Mme [T] [N] demande à la cour :

Réformant partiellement le jugement,

- de dire et juger que Mme [Q] [M] et M. [K] [M] ne démontrent pas que M. [I] [M] lui aurait fait une quelconque donation pouvant être réintégrée à l'actif successoral,

Subsidiairement,

s'agissant des éventuelles donations effectuées avant le mariage,

- de dire et juger qu'elles ne pourraient faire l'objet que d'une réduction en valeur nominale en l'absence de preuve de ce que ces sommes d'argent aient servi à financer l'appartement acquis par Mme [T] [M],

s'agissant des éventuelles donations effectuées après le mariage

à titre principal,

- de dire et juger qu'en présence d'une clause dans le contrat de mariage interdisant les comptes entre époux, il ne pourra avoir lieu à rapport,

à titre subsidiaire,

- dire et juger que l'ensemble des éventuelles donations de sommes d'argent ne pourraient faire l'objet que d'un rapport en valeur nominale en l'absence de preuve de ce que ces sommes d'argent aient servi à financer l'appartement acquis par elle,

à titre infiniment subsidiaire, si la cour estimait que ces donations avaient servi à financer son appartement,

- de dire et juger qu'il n'y aura pas rapport, ces donations ayant alors servi à financer de manière partielle l'appartement familial, et constituant en tout état de cause une contribution de M. [M] aux charges du mariage,

s'agissant des prétendus travaux effectués dans l'appartement :

- dire et juger que Mme [Q] [M] et M. [K] [M] n'apportent pas la preuve de la réalisation de travaux dans le bien litigieux,

subsidiairement, si cette preuve était rapportée,

- de dire et juger que le financement de ces travaux s'analyse comme une contribution aux charges du mariage, s'agissant de travaux qui auraient été effectués dans le logement familial,

- de confirmer le jugement pour le reste,

- de rejeter toutes autres demandes contraires qui pourraient être formulées par Mme [Q] [M] et M. [K] [M],

- de condamner Mme [Q] [M] et M. [K] [M] à lui payer la somme de 5 000 € au titre de l'article 700 du code de procédure civile, outre les entiers dépens, distraits au profit de Maître Cuche avocat, sur son affirmation de droit.

Elle soutient :

- qu'il n'est pas démontré qu'elle a bénéficié du virement de 120 000 francs, ni d'une intention libérale,

- que les enfants de M. [M] ne justifient pas du maintien du virement permanent de 1 400 francs par mois, tout au long du remboursement du prêt,

- subsidiairement que les sommes éventuellement versées ne peuvent faire l'objet que d'une réduction et non d'un rapport, s'agissant de sommes versées avant le mariage, l'article 846 du code civil, excluant le rapport des sommes versées à un non successible, la réduction ne pouvant porter que sur le montant nominal des sommes versées, soit 129 800 francs (120 000 + 9 800), soit 19 786 56 €,

- que les règlements opérés par l'un des époux et relatifs à des emprunts qui financent partiellement l'acquisition, par l'autre, d'un appartement constituant le logement de la famille participent de l'exécution de son obligation de contribuer aux charges du mariage.

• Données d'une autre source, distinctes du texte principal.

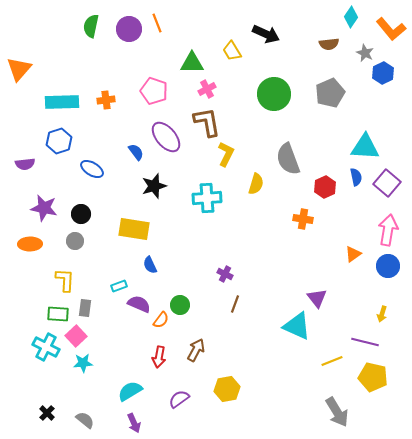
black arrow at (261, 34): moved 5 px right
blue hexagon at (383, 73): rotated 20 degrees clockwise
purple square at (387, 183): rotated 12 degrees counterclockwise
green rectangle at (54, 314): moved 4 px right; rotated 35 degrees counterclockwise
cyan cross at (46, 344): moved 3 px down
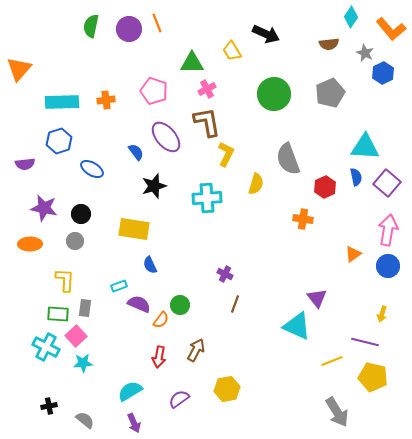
black cross at (47, 413): moved 2 px right, 7 px up; rotated 35 degrees clockwise
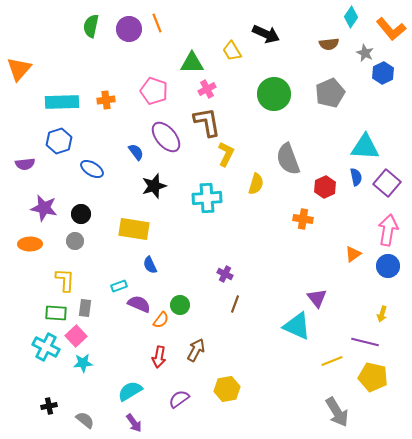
green rectangle at (58, 314): moved 2 px left, 1 px up
purple arrow at (134, 423): rotated 12 degrees counterclockwise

- que les sommes qu'elle aurait reçu avant le mariage, ne pourraient en tout état de cause pas être concernées par le recel, dans la mesure où l'appelante n'était pas héritière présomptive,

- que pour la période postérieure au mariage, il n'y a aucune mauvaise foi de sa part n'ayant jamais eu l'intention de dissimuler une quelconque donation,

- qu'il appartient à Mme [Q] [M] et à M. [K] [M] de produire l'ensemble des factures dont ils pourraient disposer, et de justifier que les travaux ne concernaient pas l'appartement dont était propriétaire M. [M] dans le même immeuble et qu'il possédait au même moment,

- que lorsqu'un époux réalise des travaux sur un bien personnel de son conjoint, il ne fait que participer aux charges du mariage,

- que M. [M] a vécu dans son appartement pendant 17 ans,

- que dès lors, les éventuelles dépenses qu'il aurait effectuées sont des dépenses d'équipement qui n'ont pas à être rapportées,

- sur les travaux sur sa résidence secondaire, que les intimés n'apportent aucune preuve quant à l'usage des fonds, qui ont parfaitement pu servir à M. [M] pour un usage personnel,

- qu'il s'agirait d'une évidente contribution aux charges du mariage, dans la mesure où il avait profité de ce bien,

- sur les sommes d'argents retirées des comptes bancaires, que c'est M. [I] [M] lui-même, qui, se sachant condamné, lui a demandé de retirer ces sommes et d'établir ces chèques afin qu'elle ne manque de rien, et qu'elle ait suffisamment de fonds pour organiser les obsèques, et en prévision des difficultés financières que son décès entraînerait pour son épouse (comme en terme d'impôts),

- que l'intention frauduleuse n'étant pas caractérisée par les enfants de M. [M], il ne peut y avoir recel,

- qu'il y a eu restitution spontanée,

- qu'il ne lui appartient pas de suppléer à la carence des intimés, dans l'administration de la preuve.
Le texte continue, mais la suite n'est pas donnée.